Interventions: RT comprised 45 to 50 Gy in 25 fractions of 1.8 to 2.0 Gy over 5 weeks. In the capecitabine with RT group, concurrent chemotherapy included 2 cycles of capecitabine (1600 mg/m2) on days 1 to 14 and 22 to 35. The capecitabine and oxaliplatin with RT group received identical postoperative RT to that in the capecitabine with RT group combined with capecitabine (1300 mg/m2) on days 1 to 14 and 22 to 35 and a 2-hour infusion of oxaliplatin (60 mg/m2) on weeks 1, 2, 4, and 5. Patients in both groups received adjuvant chemotherapy (capecitabine or fluorouracil and oxaliplatin) after CRT.

Main Outcomes And Measures: The primary end point was 3-year disease-free survival (DFS).

Results: A total of 589 patients (median [IQR] age, 55 [47-52] years; 375 [63.7%] men and 214 [36.3%] women) were enrolled, including 294 patients randomized to the capecitabine with RT group and 295 patients randomized to the capecitabine and oxaliplatin with RT group. Median (IQR) follow-up was 68 (45-96) months. Most patients had stage III disease (574 patients [75.9%]). Three-year DFS was 76.3% for the capecitabine with RT group and 74.1% for the capecitabine and oxaliplatin with RT group, and 5-year DFS was 72.0% for the capecitabine with RT group and 71.1% for the capecitabine and oxaliplatin with RT group (hazard ratio [HR], 1.07; 95% CI, 0.79-1.44; P = .68). There was no significant difference between groups in overall survival (HR, 0.93; 95% CI, 0.64-1.34; P = .70) or local recurrence (HR, 0.61; 95% CI, 0.31-1.22; P = .16). More grade 3 and 4 acute toxic effects were observed in the capecitabine and oxaliplatin with RT group than in the capecitabine with RT group (114 patients [38.6%] vs 84 patients [28.6%]; P = .01).
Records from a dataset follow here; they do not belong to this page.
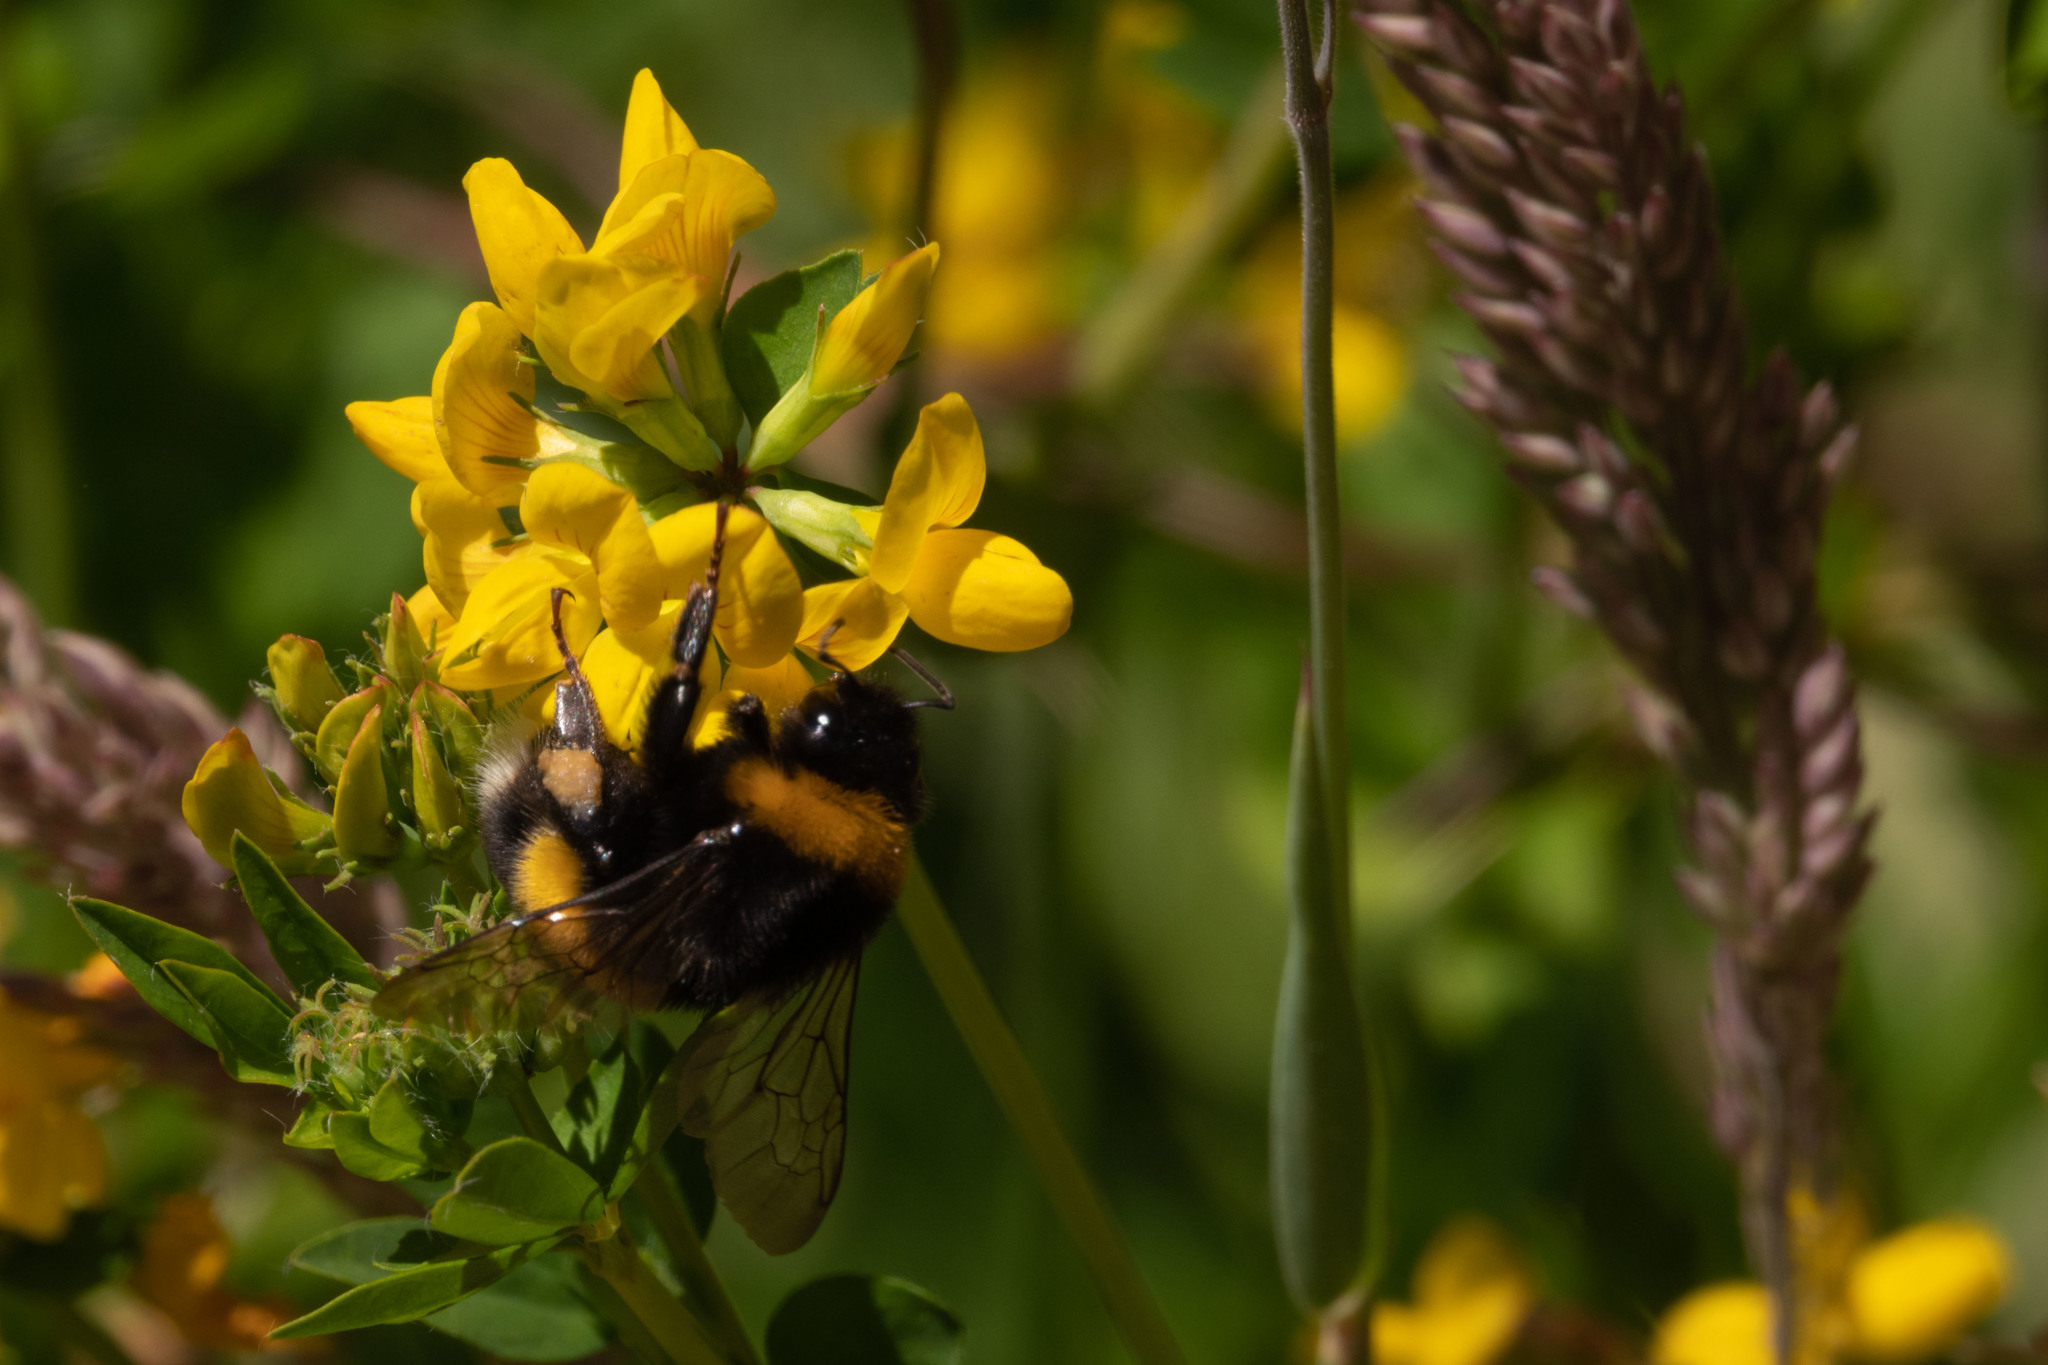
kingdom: Animalia
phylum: Arthropoda
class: Insecta
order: Hymenoptera
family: Apidae
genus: Bombus
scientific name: Bombus terrestris
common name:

Conclusions And Relevance: This randomized clinical trial found that addition of oxaliplatin to capecitabine-based postoperative CRT did not improve the efficacy of treatment but increased the risk of severe acute toxic effects. This finding highlights the basic role of postoperative capecitabine with RT for patients with locally advanced rectal cancer.

Trial Registration: ClinicalTrials.gov Identifier: NCT00714077.